=== WHAT IS NEEDED ===
When the string "that" is part of a line in the data below, report the whole line.

%%

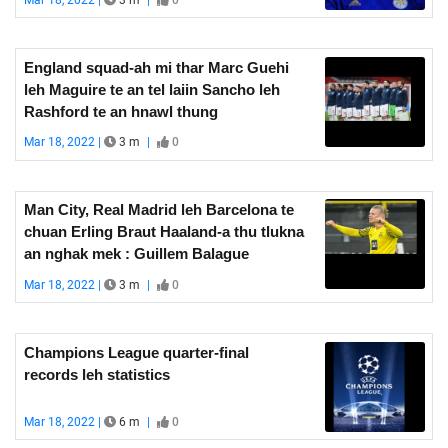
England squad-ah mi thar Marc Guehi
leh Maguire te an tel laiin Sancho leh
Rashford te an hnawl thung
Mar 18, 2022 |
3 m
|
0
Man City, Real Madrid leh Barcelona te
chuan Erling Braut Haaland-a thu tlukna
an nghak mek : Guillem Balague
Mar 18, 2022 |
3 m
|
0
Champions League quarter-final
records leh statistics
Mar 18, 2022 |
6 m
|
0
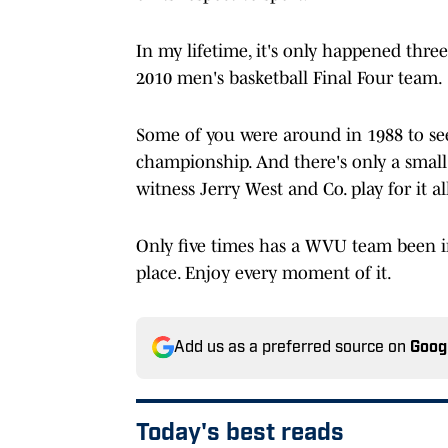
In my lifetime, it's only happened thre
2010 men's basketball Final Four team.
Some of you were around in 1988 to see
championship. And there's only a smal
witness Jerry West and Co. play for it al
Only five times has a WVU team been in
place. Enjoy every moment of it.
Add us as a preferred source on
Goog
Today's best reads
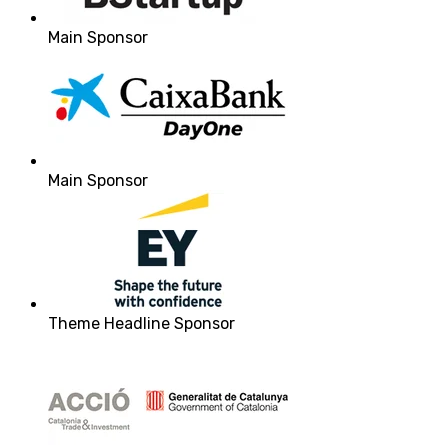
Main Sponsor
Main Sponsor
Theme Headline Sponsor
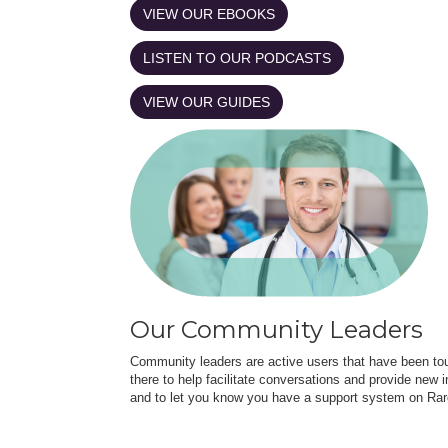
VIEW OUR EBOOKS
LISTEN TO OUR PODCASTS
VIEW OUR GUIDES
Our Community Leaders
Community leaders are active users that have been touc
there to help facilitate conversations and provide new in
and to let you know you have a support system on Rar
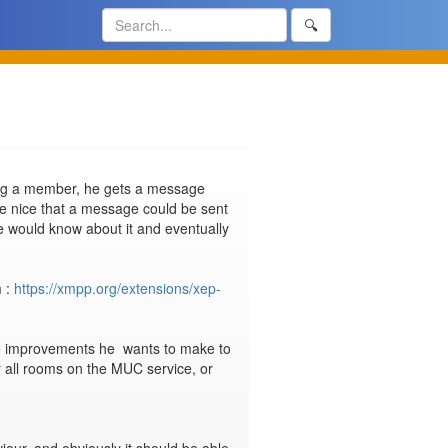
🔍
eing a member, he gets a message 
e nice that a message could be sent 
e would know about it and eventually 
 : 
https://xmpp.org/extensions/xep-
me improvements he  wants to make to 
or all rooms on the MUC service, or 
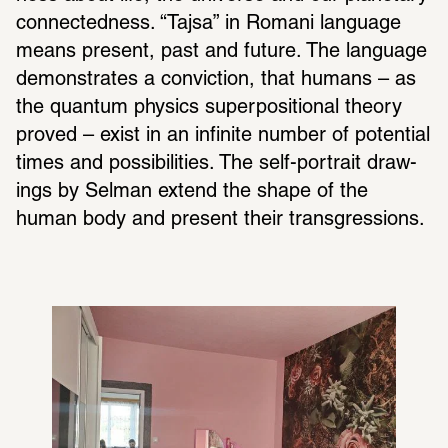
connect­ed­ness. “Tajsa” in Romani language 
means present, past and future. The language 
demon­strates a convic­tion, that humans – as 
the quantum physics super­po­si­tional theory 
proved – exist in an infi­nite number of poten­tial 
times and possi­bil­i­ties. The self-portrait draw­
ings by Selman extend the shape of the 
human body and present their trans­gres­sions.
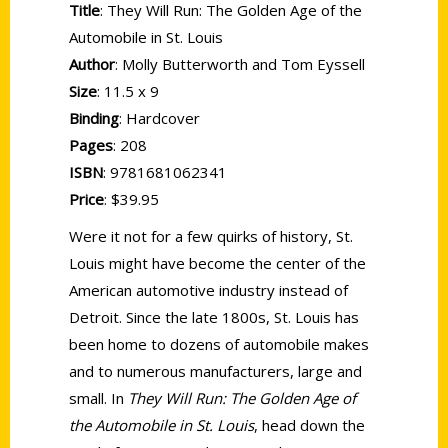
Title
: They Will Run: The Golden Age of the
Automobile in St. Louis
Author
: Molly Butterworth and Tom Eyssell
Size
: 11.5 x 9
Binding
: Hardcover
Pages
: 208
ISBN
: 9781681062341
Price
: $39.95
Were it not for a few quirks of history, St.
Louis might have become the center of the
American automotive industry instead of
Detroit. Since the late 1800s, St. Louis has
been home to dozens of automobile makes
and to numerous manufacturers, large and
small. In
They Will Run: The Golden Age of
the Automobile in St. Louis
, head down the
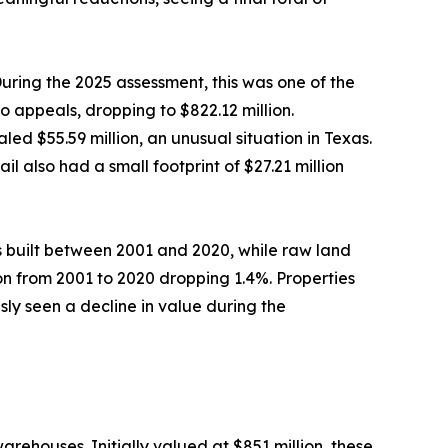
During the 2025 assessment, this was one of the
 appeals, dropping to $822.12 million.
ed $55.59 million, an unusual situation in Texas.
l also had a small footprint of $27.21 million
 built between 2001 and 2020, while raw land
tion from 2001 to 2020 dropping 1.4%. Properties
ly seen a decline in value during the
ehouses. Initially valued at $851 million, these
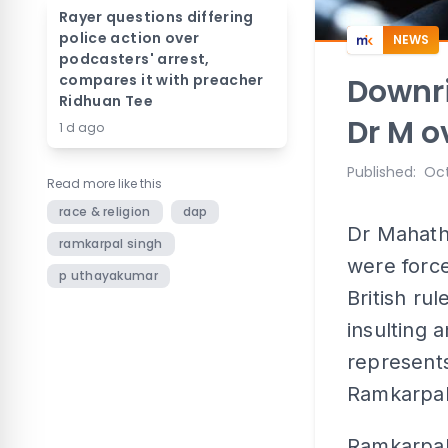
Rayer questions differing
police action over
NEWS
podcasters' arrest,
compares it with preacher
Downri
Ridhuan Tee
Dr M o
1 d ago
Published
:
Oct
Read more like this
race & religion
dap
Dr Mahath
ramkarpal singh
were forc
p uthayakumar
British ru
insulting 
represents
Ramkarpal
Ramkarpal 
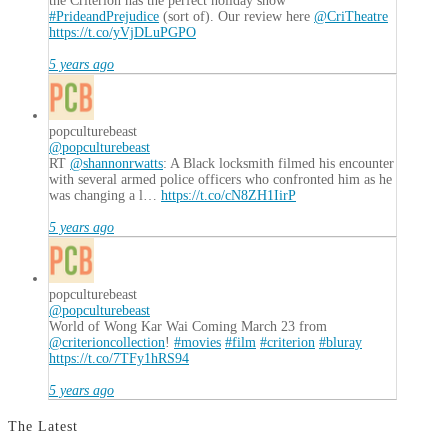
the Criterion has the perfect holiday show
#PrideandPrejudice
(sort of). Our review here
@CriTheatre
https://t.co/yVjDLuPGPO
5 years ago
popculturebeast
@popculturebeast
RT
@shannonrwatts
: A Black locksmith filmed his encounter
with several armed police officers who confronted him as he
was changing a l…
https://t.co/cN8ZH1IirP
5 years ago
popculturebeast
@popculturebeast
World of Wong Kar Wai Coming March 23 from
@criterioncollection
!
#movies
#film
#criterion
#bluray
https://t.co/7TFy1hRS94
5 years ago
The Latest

%%

=== SOLUTION TO THIS TASK ===
Community leaders are active users that have been touc
e nice that a message could be sent 
demon­strates a convic­tion, that humans – as 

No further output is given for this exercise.